A. Thomas McLellan, Ph.D. is Deputy Director of the White House Office of National Drug Control Policy (ONDCP) in the Obama-Biden Administration. Formerly a Professor of Psychology in Psychiatry at the University of Pennsylvania, McLellan co-founded the independent, non-profit Treatment Research Institute (TRI) in 1991, and led it in various capacities until his ONDCP appointment in spring 2009.
McLellan is nationally and internationally recognized for his more than 30 years of addiction research. In 1991, he co-founded TRI as an independent translational center to adapt and engineer promising scientific findings into useful products and services that could be broadly used throughout the field. Through TRI, McLellan’s work promoted better understanding of addiction as a chronic illness that must be continually monitored and managed, much like other chronically relapsing medical conditions such as diabetes and hypertension. He was one of the first in the field to document the problems confronting the “business” of the nation’s substance abuse treatment system and, with the Wharton School at the University of Pennsylvania, laid the groundwork for a first-of-its kind partnership between scientists and industry specialists to adapt and apply lessons learned from other industries.
Helping medical doctors recognize and respond to symptoms of alcohol and drug use in patients was another thrust of TRI’s work under McLellan.
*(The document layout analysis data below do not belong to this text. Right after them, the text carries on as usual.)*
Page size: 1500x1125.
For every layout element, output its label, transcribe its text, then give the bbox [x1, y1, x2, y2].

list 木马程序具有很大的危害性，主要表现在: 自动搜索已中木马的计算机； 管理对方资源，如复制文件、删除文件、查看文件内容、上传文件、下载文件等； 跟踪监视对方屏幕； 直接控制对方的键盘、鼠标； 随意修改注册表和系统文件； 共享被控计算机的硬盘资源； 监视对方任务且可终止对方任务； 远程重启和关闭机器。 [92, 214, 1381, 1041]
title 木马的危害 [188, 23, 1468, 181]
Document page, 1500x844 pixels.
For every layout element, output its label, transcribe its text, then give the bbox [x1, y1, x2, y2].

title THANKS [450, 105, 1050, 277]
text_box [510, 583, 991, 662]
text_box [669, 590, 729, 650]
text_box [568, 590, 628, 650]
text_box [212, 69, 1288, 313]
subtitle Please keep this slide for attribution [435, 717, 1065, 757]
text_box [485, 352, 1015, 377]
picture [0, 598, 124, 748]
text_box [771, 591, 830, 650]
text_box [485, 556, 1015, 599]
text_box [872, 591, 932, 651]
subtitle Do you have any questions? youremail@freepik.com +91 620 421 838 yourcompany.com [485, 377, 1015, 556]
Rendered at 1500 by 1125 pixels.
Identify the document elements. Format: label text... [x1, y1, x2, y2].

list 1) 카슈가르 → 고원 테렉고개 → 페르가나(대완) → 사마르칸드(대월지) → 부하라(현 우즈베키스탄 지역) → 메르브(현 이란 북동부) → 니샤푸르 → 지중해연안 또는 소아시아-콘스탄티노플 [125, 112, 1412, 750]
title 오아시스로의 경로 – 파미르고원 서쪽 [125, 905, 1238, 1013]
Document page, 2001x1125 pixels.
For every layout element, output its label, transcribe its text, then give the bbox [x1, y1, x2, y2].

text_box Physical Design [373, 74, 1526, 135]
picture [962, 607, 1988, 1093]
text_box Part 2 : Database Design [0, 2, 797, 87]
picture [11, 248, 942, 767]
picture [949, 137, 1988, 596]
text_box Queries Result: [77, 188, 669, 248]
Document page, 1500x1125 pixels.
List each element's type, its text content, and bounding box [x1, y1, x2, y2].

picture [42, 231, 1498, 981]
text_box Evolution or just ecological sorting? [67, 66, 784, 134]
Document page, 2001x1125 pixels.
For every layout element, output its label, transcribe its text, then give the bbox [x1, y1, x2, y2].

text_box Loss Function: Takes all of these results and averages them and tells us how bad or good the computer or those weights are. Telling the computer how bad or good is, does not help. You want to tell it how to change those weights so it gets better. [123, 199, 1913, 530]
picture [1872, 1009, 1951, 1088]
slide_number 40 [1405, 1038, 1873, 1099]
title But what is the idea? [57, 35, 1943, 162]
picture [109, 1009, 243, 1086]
He worked to help governments promote treatment quality through smart purchasing and other regulatory strategies, and to foster evidence-based practices for such diverse populations as substance abusing offenders and the families and significant others of substance abuse patients. To help keep children safe from drugs and alcohol, McLellan teamed with the Partnership for a Drug Free America to introduce science-based helping tools for parents trying to prevent drinking or drug-taking or intervene when they suspect or know their kids are using. Under McLellan, TRI was one of the first organizations in the nation to document and warn of the availability of drugs over the Internet.
In 2008, McLellan launched a TRI division dedicated to introducing science-based products and services for practitioners and policy makers. The first product, the Risk and Needs Triage, was released early in 2008 and is helping drug court judges and other court officials improve outcomes for drug-involved offenders by matching them to the community placement best suited to their assessed level of criminogenic risk and need for behavioral health services. The Risk and Needs Triage was followed by “TRI-CEP,” another web based tool for judges and treatment providers for substance abusing offenders. TRI-CEP provides the data framework to evaluate drug and other problem solving courts and adaptively manage clients.
McLellan’s emerged as a national leader in the 1980s when he was principal developer of the Addiction Severity Index (ASI) and the Treatment Services Review (TSR), measurement instruments that characterize the multiple dimensions of problems confronting substance abusing patients and the types and duration of treatment services offered in response. These tools have been translated into over 20 languages and are the most widely used instruments of their kind in the world. The ASI and TSR helped revolutionize treatment by giving researchers and clinicians the means to measure and improve upon the efficacy of a variety of addiction interventions.
McLellan has published more than 400 articles and chapters on addiction research. Until his ONDCP appointment, he was Editor in Chief of the Journal of Substance Abuse Treatment and served on the editorial boards and as a reviewer of numerous medical and scientific journals.
He has served as an advisor to many government and nonprofit scientific organizations, including the Office of National Drug Control Policy, Research and Evaluation; the National Practice Laboratory of the American Psychiatric Association, the Swiss National Science Foundation, the World Health Organization, and the Greek government.
Among McLellan’s many honors and awards are the Life Achievement Award of the American Society of Addiction Medicine in 2003 and the 2002 award for Distinguished Contribution in Addiction Medicine from the Swedish Medical Association. In 2003 he received the prestigious Okey Honorary Lecture Award by the British Medical Society and in 2004 was named Innovator of the Year by the Robert Wood Johnson Foundation.
McLellan was born May 29, 1949 and raised in a small Pennsylvania town near Harrisburg. He received his B.A. from Colgate University and his M.S. and Ph.D. from Bryn Mawr College. He received postgraduate training in psychology at Oxford University in England. He is married to Deni Carise, Ph.D. and has one son, Andrew, who lives with his wife and two young sons in Philadelphia.